The doctor says that it’s like peeling an onion.  There are many layers and the only way to see all that is in the onion is to peel back the layers one at a time.  (He didn’t mention that there would be tears…) And while he is helping me uncover the real reasons my knee hurts and my arm aches and the extra pounds just will not budge, God is still peeling away as well…

And He’s uncovered a layer of discontent.

I truly am in the best time in my life, but I’ve found myself more irritable and frustrated lately than usual.  Some days I haven’t wanted to look deeper than the outer layers, so I’ve blamed my grumpiness on being tired.  A lot.  And I am tired, but God is peeling away whether I like it or not and showing me that this layer of discontent is one of the things that is making me so tired.
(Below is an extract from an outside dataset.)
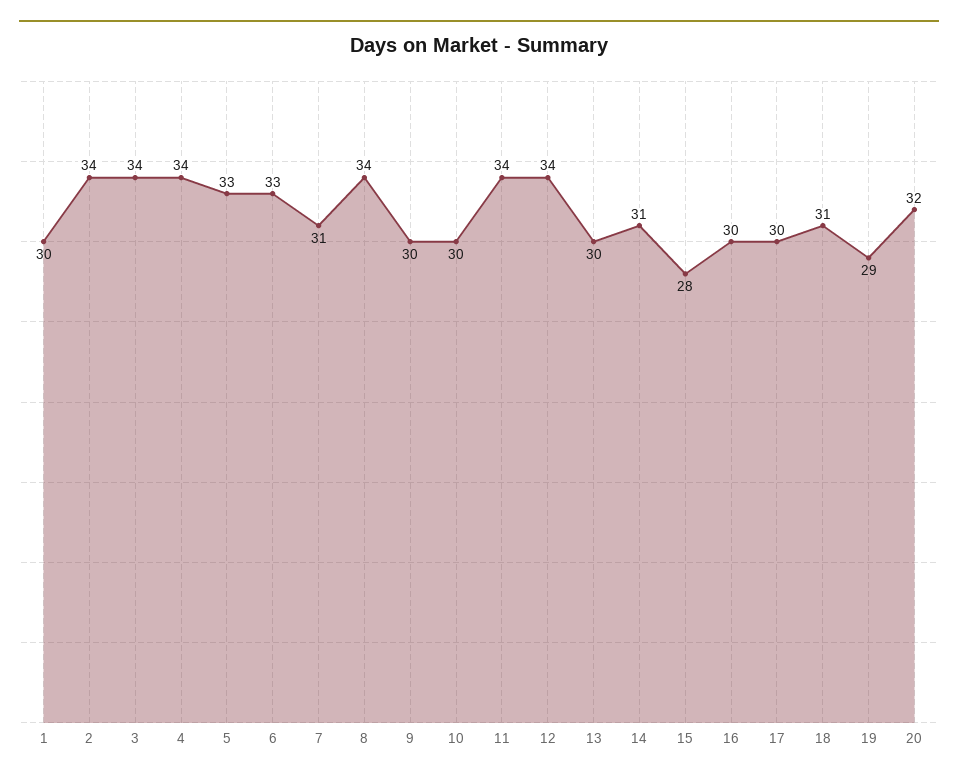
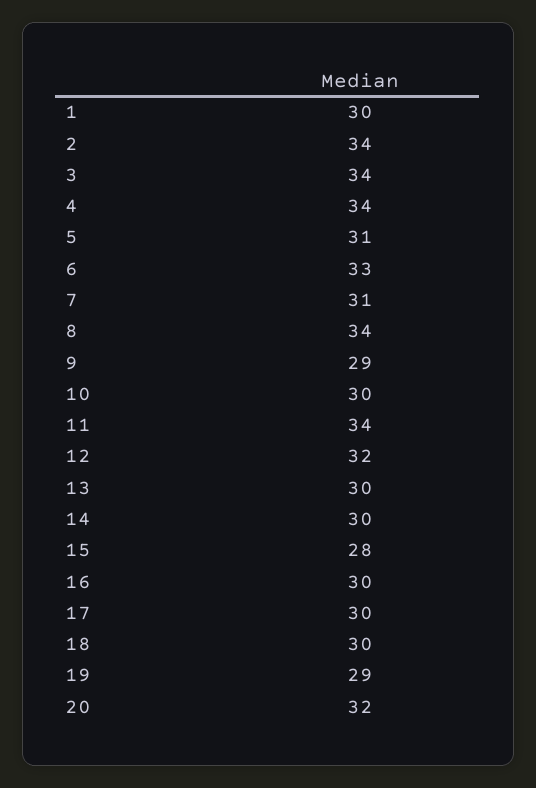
5: 33 -> 31
9: 30 -> 29
12: 34 -> 32
14: 31 -> 30
18: 31 -> 30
As I’ve taken the time to look at this layer, most of the things I am discontented with are small things.  A few are bigger things with which I am frustrated because there seems to be no progress.  And of course, last but not least, I am discontented with myself.  Again, nothing major, but a clinging dissatisfaction with my own personal progress.

As I turned to scripture to see what it had to say about contentment, a familiar statement by Paul first came to mind.  But then I came across another that I’d never given much attention:

Godliness accompanied with contentment is great and abundant gain.  1 Timothy 6:6

We can be saved and redeemed and forgiven and still be discontent.  However, this godliness that we’ve been given needs to be connected to contentment, for our good and everyone else’s.  It’s not easy to live with a discontented person…

Now the more familiar words:

…I have learned to be content whatever the circumstances…I have learned the secret of being content in any and every situation…  Philippians 4:11-12

There is a secret to being content in any and every situation and it must be LEARNED.  This is the secret:

I can do all this through Him who gives me strength.  Philippians 4:13

and …Apart from Me – cut off from vital union with Me – you can do nothing.  John 15:5b

The Greek word for content is autarkes.  It means “sufficient in oneself, adequate, needing no assistance”

If I will learn that I am in vital union with Him – I cannot be separated from Him – and I draw my strength from this knowledge daily, sometimes breath by breath, I will be content.  He is enough that I need no other assistance.  He is in me and I am in Him and this fact alone makes me sufficient for whatever lies before me.

There have been a few tears in this peeling of the onion that is revealing my areas of discontent, and there will likely be a few more before it is all said and done.  But I will continue my education.  I will learn to be content.